*** Data excerpts ***

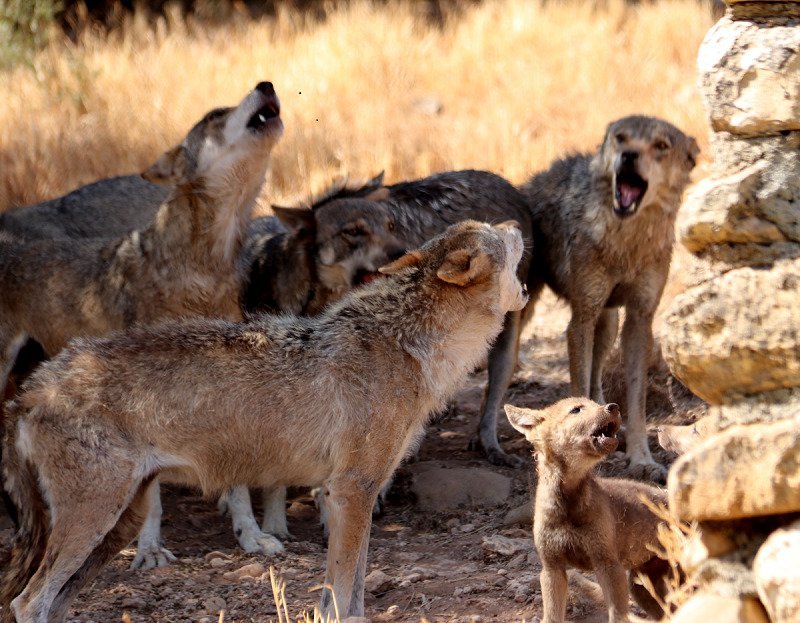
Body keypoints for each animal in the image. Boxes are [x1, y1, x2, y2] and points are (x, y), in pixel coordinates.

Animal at [1, 221, 532, 623]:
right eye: (497, 236)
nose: (515, 223)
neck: (411, 346)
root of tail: (33, 389)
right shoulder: (353, 490)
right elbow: (345, 588)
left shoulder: (346, 494)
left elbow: (348, 589)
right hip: (94, 520)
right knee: (27, 603)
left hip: (117, 527)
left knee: (50, 603)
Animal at [506, 400, 668, 623]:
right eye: (576, 409)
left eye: (595, 403)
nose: (613, 406)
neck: (567, 507)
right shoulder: (551, 568)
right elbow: (552, 616)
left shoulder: (608, 565)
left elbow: (617, 616)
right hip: (642, 588)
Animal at [520, 116, 700, 482]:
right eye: (621, 138)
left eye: (661, 145)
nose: (628, 156)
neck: (627, 241)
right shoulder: (582, 316)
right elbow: (577, 386)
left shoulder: (639, 319)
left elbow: (636, 399)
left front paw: (641, 459)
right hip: (529, 308)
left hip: (609, 323)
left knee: (596, 376)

***

#### Task item
Identify the lines above with the word "elbow". Copy them.

#### Solution to this problem
right elbow: (345, 588)
left elbow: (348, 589)
right elbow: (552, 616)
left elbow: (617, 616)
right elbow: (577, 386)
left elbow: (636, 399)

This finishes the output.